To support this the translator can add an additional output err
(or
error
in -long_names
format) which is set to true if
there is an attempt to broadcast an event at the lowest level of the event
stack.
Consider again the chart in Figure 2.
If we translate the chart with an event stack of 1 and run Lesar on the output:
% sf2lus Events3.mdl -o Events3.lus -errstate -ess 1
% lesar Events3.lus verif_2_1
--Pollux Version 2.1
FALSE PROPERTY
We get a FALSE property because we tried to broadcast the F
output event while processing the E event at level 1 of the event
stack.
For this chart we actually need an event stack of 2:
% sf2lus Events3.mdl -o Events3.lus -errstate -ess 2
% lesar Events3.lus verif_2_1
--Pollux Version 2.1
TRUE PROPERTY
Beware, however, that the -errstate
variable is not set if you do not
define an event stack, a false positive will result.

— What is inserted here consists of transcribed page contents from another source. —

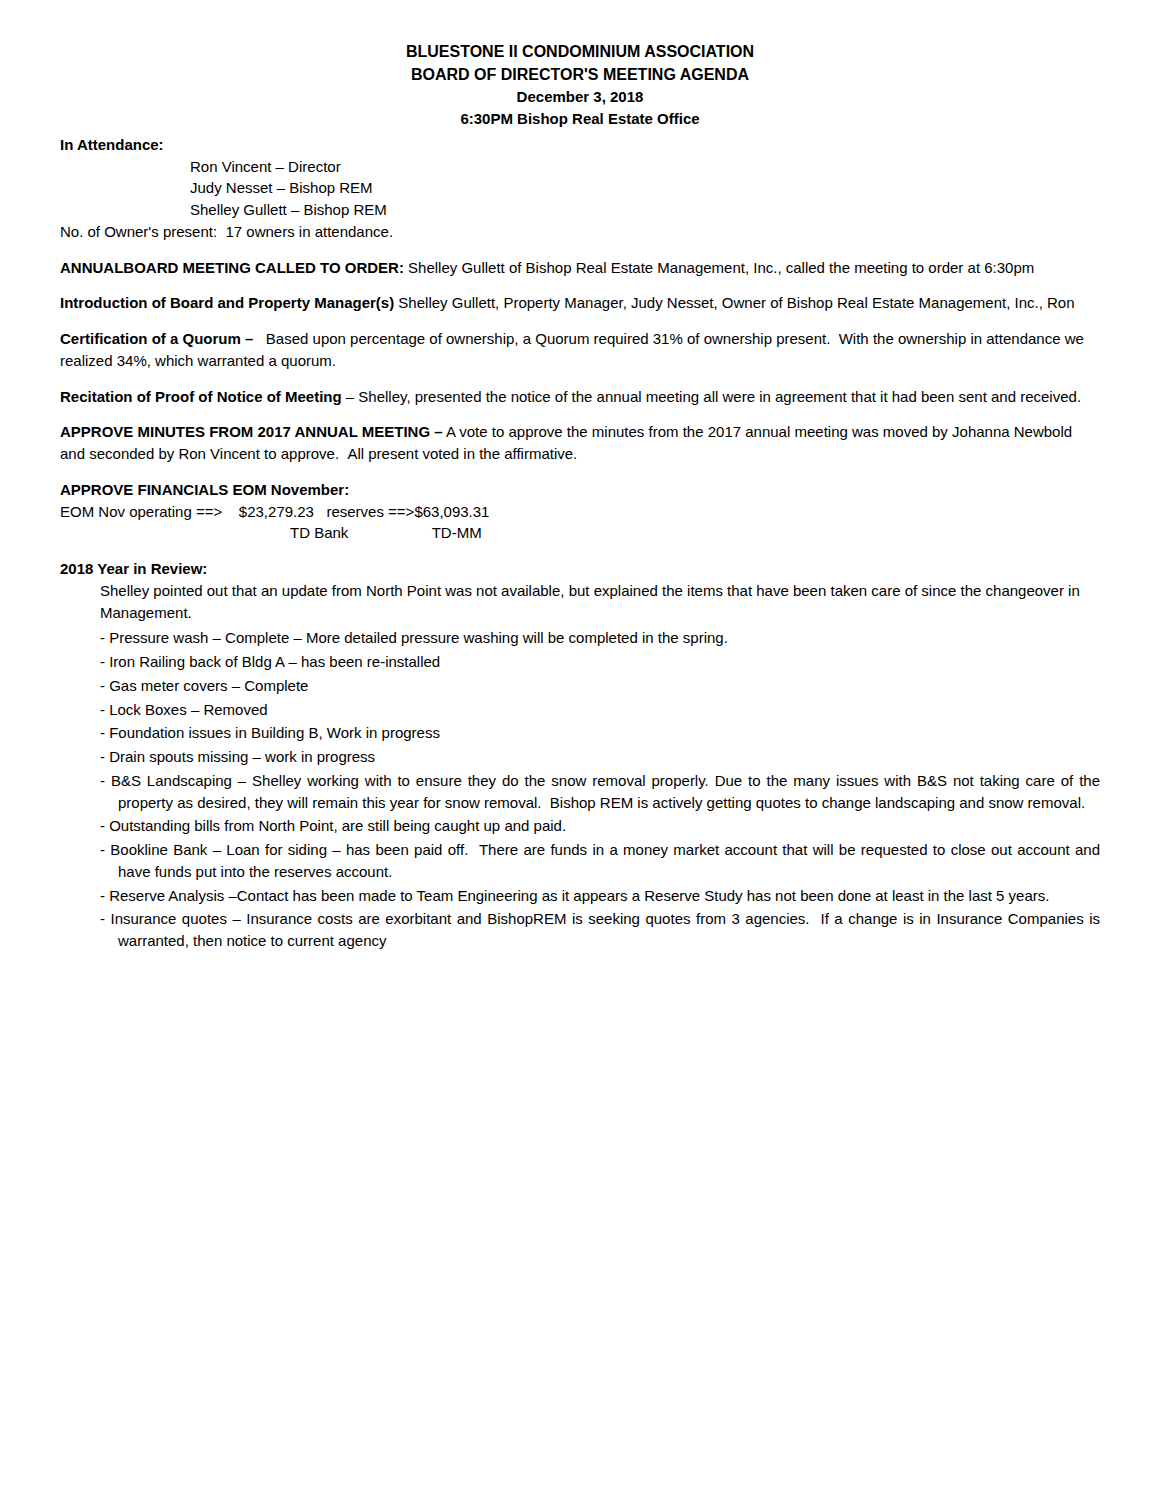BLUESTONE II CONDOMINIUM ASSOCIATION
BOARD OF DIRECTOR'S MEETING AGENDA
December 3, 2018
6:30PM Bishop Real Estate Office
In Attendance:
Ron Vincent – Director
Judy Nesset – Bishop REM
Shelley Gullett – Bishop REM
No. of Owner's present: 17 owners in attendance.
ANNUALBOARD MEETING CALLED TO ORDER: Shelley Gullett of Bishop Real Estate Management, Inc., called the meeting to order at 6:30pm
Introduction of Board and Property Manager(s) Shelley Gullett, Property Manager, Judy Nesset, Owner of Bishop Real Estate Management, Inc., Ron
Certification of a Quorum – Based upon percentage of ownership, a Quorum required 31% of ownership present. With the ownership in attendance we realized 34%, which warranted a quorum.
Recitation of Proof of Notice of Meeting – Shelley, presented the notice of the annual meeting all were in agreement that it had been sent and received.
APPROVE MINUTES FROM 2017 ANNUAL MEETING – A vote to approve the minutes from the 2017 annual meeting was moved by Johanna Newbold and seconded by Ron Vincent to approve. All present voted in the affirmative.
APPROVE FINANCIALS EOM November:
EOM Nov operating ==> $23,279.23 reserves ==>$63,093.31
TD Bank TD-MM
2018 Year in Review:
Shelley pointed out that an update from North Point was not available, but explained the items that have been taken care of since the changeover in Management.
Pressure wash – Complete – More detailed pressure washing will be completed in the spring.
Iron Railing back of Bldg A – has been re-installed
Gas meter covers – Complete
Lock Boxes – Removed
Foundation issues in Building B, Work in progress
Drain spouts missing – work in progress
B&S Landscaping – Shelley working with to ensure they do the snow removal properly. Due to the many issues with B&S not taking care of the property as desired, they will remain this year for snow removal. Bishop REM is actively getting quotes to change landscaping and snow removal.
Outstanding bills from North Point, are still being caught up and paid.
Bookline Bank – Loan for siding – has been paid off. There are funds in a money market account that will be requested to close out account and have funds put into the reserves account.
Reserve Analysis –Contact has been made to Team Engineering as it appears a Reserve Study has not been done at least in the last 5 years.
Insurance quotes – Insurance costs are exorbitant and BishopREM is seeking quotes from 3 agencies. If a change is in Insurance Companies is warranted, then notice to current agency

The sf2lus translator assumes that you know the chart is confluent if you do
not use an event stack.
5.3.3 Automatic observers
The observer in Section 5.2 is a simple internal consistency
check upon the state variables.
In fact, we can automate the generation of such an observer by scanning the chart
and building an expression for each subgraph.
For exclusive (OR) states there should be either no active state if the subgraph
is inactive or one and only one active state if the subgraph is active.
For parallel (AND) states there should be no active state if the subgraph is
inactive or all the states should be active simultaneously.
The -consistency
option triggers the generation of just such an observer
(called consistency_<CID>
).
For example, the model in Figure 3 generates the following
observer:
-- Observer for state consistency
node consistency_2(E: event) returns(prop: bool);
var y, x, z: real; sB, sC, sA, sE, sD, sgTop2, sgTop1: bool;
let
y, x, z, sB, sC, sA, sE, sD, sgTop2, sgTop1 = sf_2(E);
prop =
((sgTop1 and sgTop2) and
(if sgTop1
then ((sD and ((not sE) and (not sA))) or
(((not sD) and (sE and (not sA))) or
((not sD) and ((not sE) and sA))))
else (not (sD or (sE or sA))) and
if sgTop2 then ((sC and (not sB)) or ((not sC) and sB))
else (not (sC or sB))));
tel
Observers for junction entry counters are discussed in Section 4.2.